Di puncak pemandangannya keren abis! Di sebelah barat, kelihatan Gunung Ciremai! Dulu saya bisa lihat Slamet dari Puncak Ciremai, sekarang kebalikannya, hehe. Si kembar Gunung Sindoro dan Sumbing juga kelihatan di sebelah timur. Gunung Slamet ini begitu sampai puncak nggak bisa langsung lihat kawahnya, soalnya harus jalan dulu lumayan jauh, dan itu yang membuat kami nggak kesana. Iya jujur, saya malas.

Kaldera Gunung Slamet
 Kaldera Slamet

Jadilah kami hanya di puncaknya aja, makan perbekalan yang kami bawa sambil ngobrol-ngobrol dengan sesama pendaki. Tentunya kami nggak lupa untuk mengabadikan momen ini.

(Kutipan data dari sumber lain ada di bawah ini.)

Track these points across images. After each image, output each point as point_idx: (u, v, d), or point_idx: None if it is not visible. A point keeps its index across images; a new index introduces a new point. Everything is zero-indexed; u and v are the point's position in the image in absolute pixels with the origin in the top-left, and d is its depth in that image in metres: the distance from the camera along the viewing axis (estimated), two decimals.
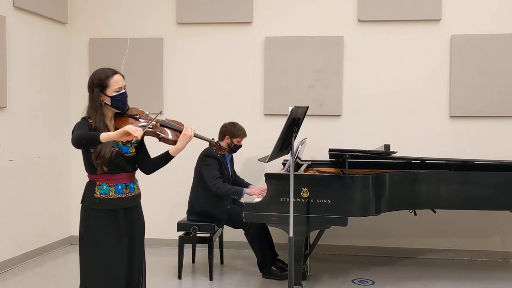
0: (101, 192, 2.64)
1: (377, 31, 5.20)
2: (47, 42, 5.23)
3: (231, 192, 4.33)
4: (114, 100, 2.63)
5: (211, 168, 4.34)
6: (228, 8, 5.35)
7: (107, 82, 2.62)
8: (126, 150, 2.69)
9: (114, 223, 2.65)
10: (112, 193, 2.65)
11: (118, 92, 2.64)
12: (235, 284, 4.36)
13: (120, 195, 2.67)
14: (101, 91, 2.63)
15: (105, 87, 2.63)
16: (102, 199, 2.64)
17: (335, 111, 5.25)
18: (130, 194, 2.72)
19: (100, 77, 2.63)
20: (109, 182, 2.65)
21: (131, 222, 2.73)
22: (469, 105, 5.07)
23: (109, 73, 2.65)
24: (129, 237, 2.72)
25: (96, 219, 2.64)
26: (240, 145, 4.55)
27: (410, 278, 4.50)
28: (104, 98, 2.64)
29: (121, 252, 2.67)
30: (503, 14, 5.04)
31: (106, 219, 2.64)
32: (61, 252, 5.33)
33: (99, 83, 2.63)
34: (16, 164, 4.77)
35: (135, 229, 2.75)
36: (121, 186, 2.68)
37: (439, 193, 4.03)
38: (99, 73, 2.67)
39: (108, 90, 2.63)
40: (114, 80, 2.64)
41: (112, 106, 2.65)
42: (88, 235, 2.65)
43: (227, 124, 4.53)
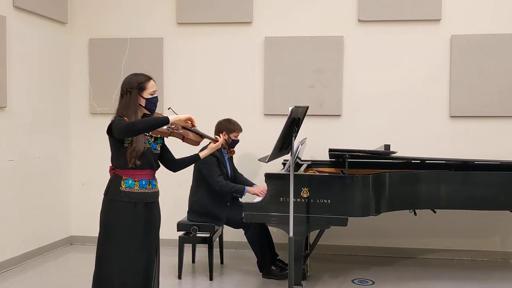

Nggak lama kami di puncak. Soalnya Bang Andi mau ngejar jadwal kereta untuk dia pulang, begitu juga saya yang ngejar jadwal pesawat. Duh duit darimana, Ham. Naik becak aja deh saya mah.

Slamet menjadi Puncak ke-2 saya setelah Ciremai. Ini masih awal bagi saya, masih banyak gunung-gunung yang ingin saya daki di pelosok negeri ini. Semoga diberi kesempatan :)

Puncak Gunung Slamet
Makan dan bincang-bincang

Yang namanya teman itu bisa dapat darimana aja. Sekalipun dari sebuah website, seperti pendakian ini saya bisa ketemu dengan Bang Andi dan Mbak Nona. Bahkan kami langsung akrab kayak orang yang udah kenal lama aja, padahal cuma beberapa hari doang. Ya itulah efek dari melakukan perjalanan bersama, terutama naik gunung. Kita pasti mendapat suka maupun duka, dan itu kita rasakan bersama. Hal itu yang membuat rasa persaudaraan kami erat.